▶ [BRIEF]:
Reproduce word for word, from the entries below, the line with "#### **Passo 7: Inicie seu App Next.js**", the line with "### **Conclusão**", and every line between them, and nothing more.

+---+

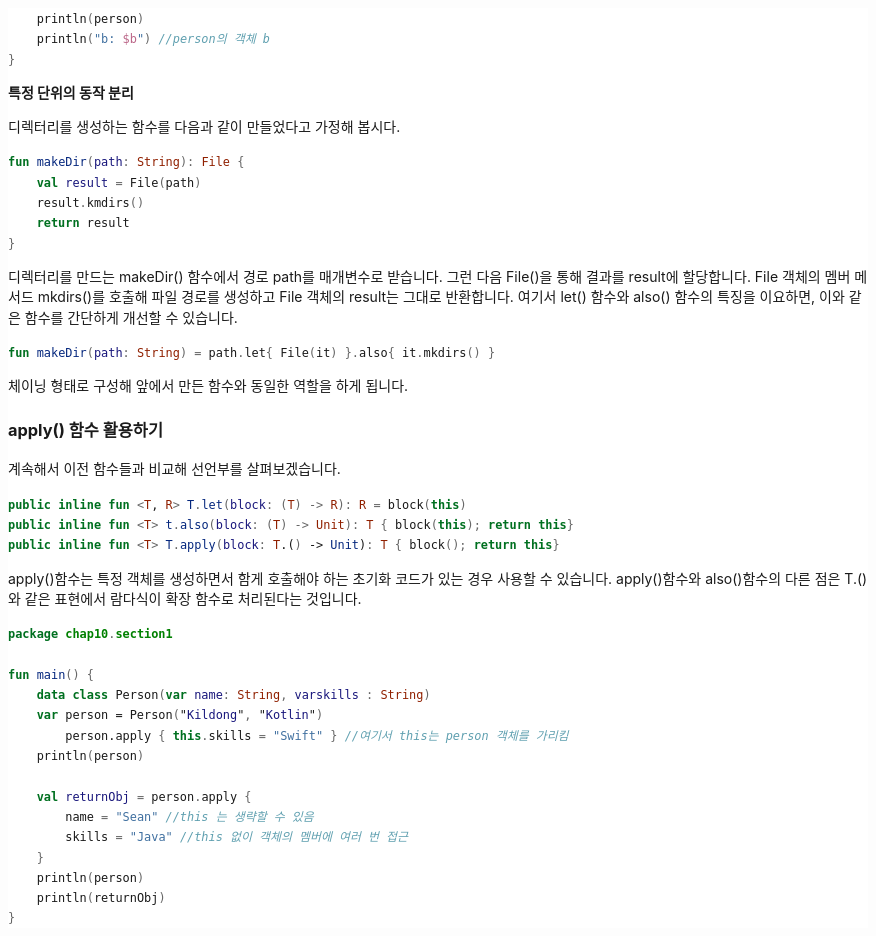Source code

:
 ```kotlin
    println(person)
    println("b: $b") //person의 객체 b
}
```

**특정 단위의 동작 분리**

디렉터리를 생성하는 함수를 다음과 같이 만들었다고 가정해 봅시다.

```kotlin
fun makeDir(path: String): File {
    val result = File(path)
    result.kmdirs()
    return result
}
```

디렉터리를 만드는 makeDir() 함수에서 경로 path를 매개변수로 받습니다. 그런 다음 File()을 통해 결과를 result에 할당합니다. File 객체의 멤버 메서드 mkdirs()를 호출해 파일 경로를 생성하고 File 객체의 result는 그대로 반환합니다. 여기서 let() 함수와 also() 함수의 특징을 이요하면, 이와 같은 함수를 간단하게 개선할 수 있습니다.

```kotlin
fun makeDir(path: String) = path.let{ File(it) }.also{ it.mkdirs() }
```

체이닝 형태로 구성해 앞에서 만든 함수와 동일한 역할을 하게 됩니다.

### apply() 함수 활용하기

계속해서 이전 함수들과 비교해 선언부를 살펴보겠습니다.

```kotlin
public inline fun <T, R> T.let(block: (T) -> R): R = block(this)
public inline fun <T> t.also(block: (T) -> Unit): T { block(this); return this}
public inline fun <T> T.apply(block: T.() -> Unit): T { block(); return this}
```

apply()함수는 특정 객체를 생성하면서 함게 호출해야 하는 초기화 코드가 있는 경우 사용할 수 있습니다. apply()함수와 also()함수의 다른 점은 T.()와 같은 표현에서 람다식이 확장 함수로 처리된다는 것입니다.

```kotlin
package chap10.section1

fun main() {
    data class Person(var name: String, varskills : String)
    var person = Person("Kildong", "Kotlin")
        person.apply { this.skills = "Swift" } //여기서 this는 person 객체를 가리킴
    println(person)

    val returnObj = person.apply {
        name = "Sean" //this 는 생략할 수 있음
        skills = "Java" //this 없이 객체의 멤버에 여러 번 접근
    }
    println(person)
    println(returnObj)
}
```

+---+

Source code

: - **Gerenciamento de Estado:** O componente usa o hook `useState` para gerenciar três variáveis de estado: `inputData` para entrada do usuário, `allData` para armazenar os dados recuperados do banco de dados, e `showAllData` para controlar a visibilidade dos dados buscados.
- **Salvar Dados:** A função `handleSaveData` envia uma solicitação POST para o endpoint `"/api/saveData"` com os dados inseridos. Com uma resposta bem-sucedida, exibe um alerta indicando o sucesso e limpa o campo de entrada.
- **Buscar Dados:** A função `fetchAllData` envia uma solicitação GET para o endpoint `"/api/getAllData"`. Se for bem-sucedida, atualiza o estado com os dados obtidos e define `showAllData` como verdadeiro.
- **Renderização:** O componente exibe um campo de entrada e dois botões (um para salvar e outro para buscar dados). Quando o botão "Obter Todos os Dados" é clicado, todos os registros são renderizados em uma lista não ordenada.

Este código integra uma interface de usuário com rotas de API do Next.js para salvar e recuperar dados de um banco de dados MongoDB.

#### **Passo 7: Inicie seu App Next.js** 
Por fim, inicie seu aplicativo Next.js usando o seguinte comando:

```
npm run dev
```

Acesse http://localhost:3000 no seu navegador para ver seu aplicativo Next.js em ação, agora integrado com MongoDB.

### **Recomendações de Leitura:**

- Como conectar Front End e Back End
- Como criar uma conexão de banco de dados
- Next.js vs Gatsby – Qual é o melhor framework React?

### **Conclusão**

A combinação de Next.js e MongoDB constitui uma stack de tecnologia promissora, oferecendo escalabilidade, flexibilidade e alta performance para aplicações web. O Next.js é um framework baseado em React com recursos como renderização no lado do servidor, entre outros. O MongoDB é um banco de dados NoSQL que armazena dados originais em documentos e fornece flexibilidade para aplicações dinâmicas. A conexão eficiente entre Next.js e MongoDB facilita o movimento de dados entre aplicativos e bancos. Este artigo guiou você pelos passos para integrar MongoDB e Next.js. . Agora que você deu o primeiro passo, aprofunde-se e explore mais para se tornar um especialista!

+---+

▶ [SOLVED PROBLEM]:
#### **Passo 7: Inicie seu App Next.js** 
Por fim, inicie seu aplicativo Next.js usando o seguinte comando:

```
npm run dev
```

Acesse http://localhost:3000 no seu navegador para ver seu aplicativo Next.js em ação, agora integrado com MongoDB.

### **Recomendações de Leitura:**

- Como conectar Front End e Back End
- Como criar uma conexão de banco de dados
- Next.js vs Gatsby – Qual é o melhor framework React?

### **Conclusão**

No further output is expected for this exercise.